As I write this, I am in Northern Germany. I am staying with friends in Brunsbuettel, at the mouth of the Elbe River, near the North Sea.
It is the location of the western entrance to the Kiel Canal, the busiest artificial waterway in the world. This area is unusual, claimed as it was from the sea hundreds of years ago. It is an area rich in agriculture. Wind turbines dot the landscape – a different kind of farming, their rotors turning peacefully above the cabbages, corn, cattle and sheep.
I have just finished dinner, a meal my husband and I cooked for our hosts. We bought fresh ingredients at roadside farm stands this morning on our way to visit a cathedral built in the 13th Century.

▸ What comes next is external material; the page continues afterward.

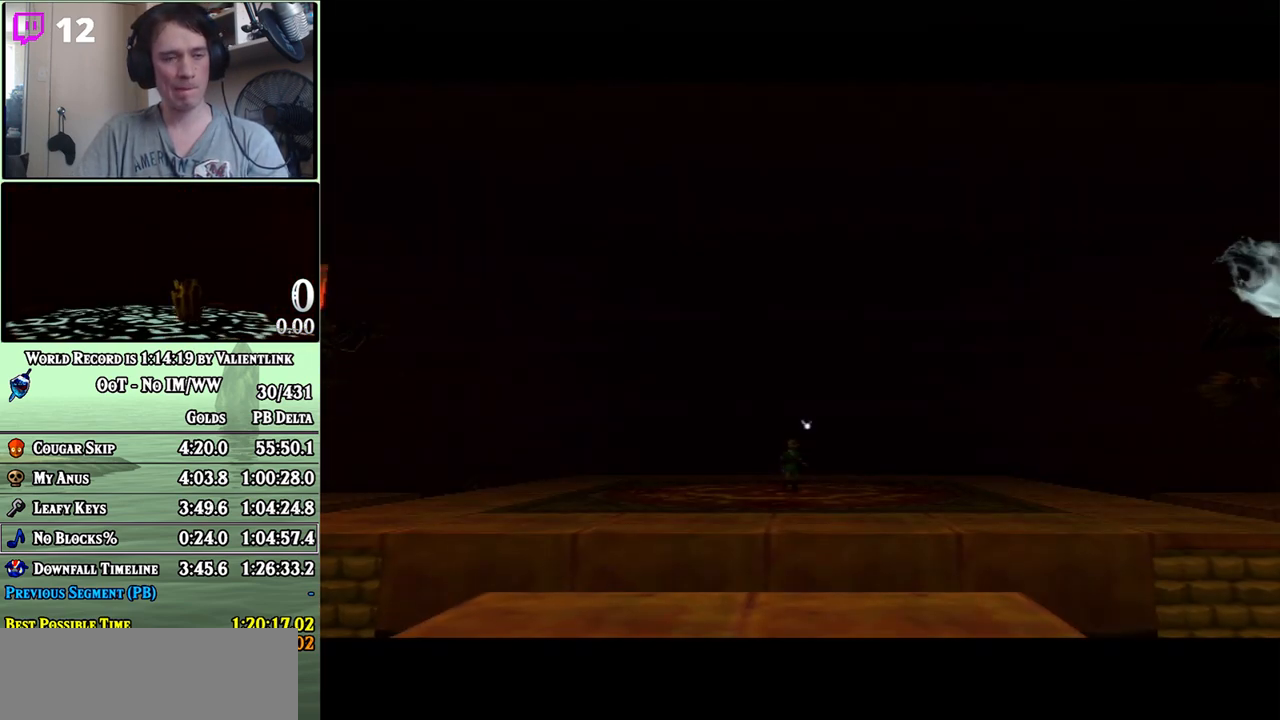
{"buttons": [], "left_stick": "center", "right_stick": "center", "events": [[17, "A", "down"], [83, "A", "up"], [150, "A", "down"], [183, "A", "up"], [283, "A", "down"], [333, "A", "up"]]}
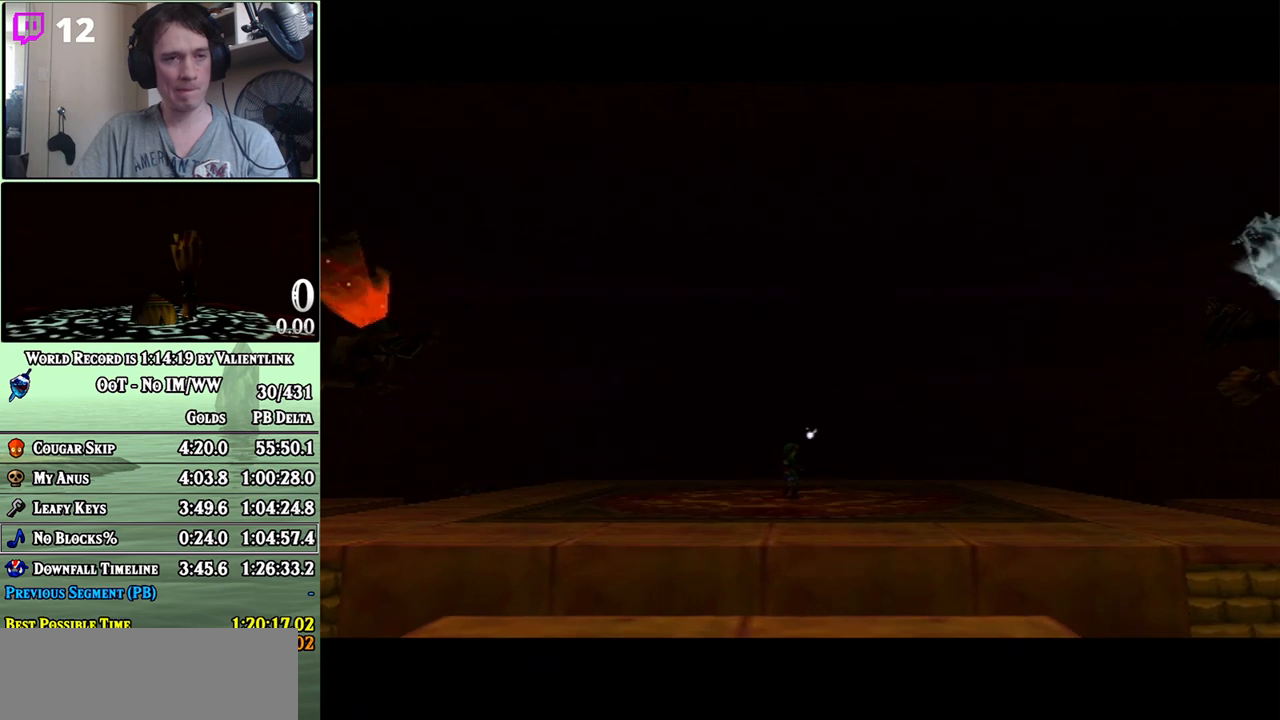
{"buttons": [], "left_stick": "center", "right_stick": "center", "events": [[50, "A", "down"], [83, "A", "up"], [150, "A", "down"], [217, "A", "up"], [300, "A", "down"], [333, "A", "up"], [400, "A", "down"], [467, "A", "up"]]}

Entering the empty church, we were greeted by the clear voice of a soloist ringing out a German version of Leonard Cohen’s Hallelujah.
We were a small and reverent audience. Outside, a Volvo sat in the rain, decorated with fresh roses. The singer was rehearsing for an afternoon wedding.

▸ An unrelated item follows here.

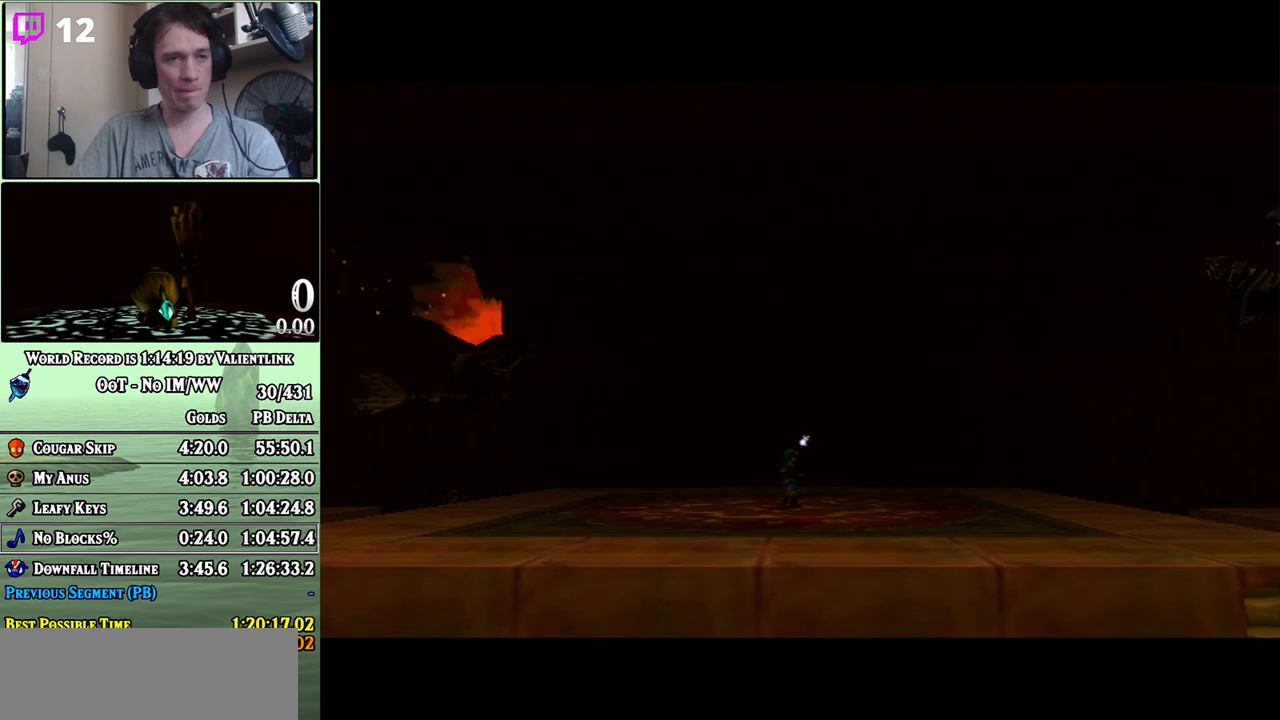
{"buttons": [], "left_stick": "center", "right_stick": "center", "events": [[50, "A", "down"], [83, "A", "up"], [183, "A", "down"], [200, "A", "up"], [300, "A", "down"], [333, "A", "up"], [400, "A", "down"], [467, "A", "up"]]}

It is autumn in Schleswig-Holstein, and we got caught in the heavy rain and wind. We took refuge in a café on the square, and feasted on heidelbeertorte and pflaumenkuchen with cream, served with hot chocolate and steaming coffee.
Later, walking through the wet cobbled streets, taking pictures with our smartphones, we heard the joyful peal of the church bells announcing the wedding.
I recorded a 10-second video of the quaint streets, the bells chiming in the background to add to my daily Instagram story.
I am broadcasting our travels – from Vancouver to Amsterdam, Utrecht to Bramsche, and the everyday activities of our stay in Brunsbuettel.
I will continue to document as we travel to Kiel and the island of Sylt, and then finally to Hamburg to take the train back to Amsterdam, where we will catch our flight home.
Here, among the koege and wind farms, I am struck by the amiable relationship between the rural culture and technology.
The ancient church bells transmit the glad tidings of the wedding to the village as I post and tweet from my smartphone to friends and followers around the world. Little cafes and bistros are generous with Wi-Fi.
Too often our devices take us away from each other, detaching us from our encounters despite the glossy promise of connection. Choosing to post my travelogues on Facebook and Instagram means I am paying more attention to what I see, noticing details, searching for the real story of place and time as I try to tell it in images and 10-second video clips.
I pause often, to simply absorb and be present to our experiences and to take time to share observations with my fellow travellers.
Because we are bonded by love and experience, we are connected.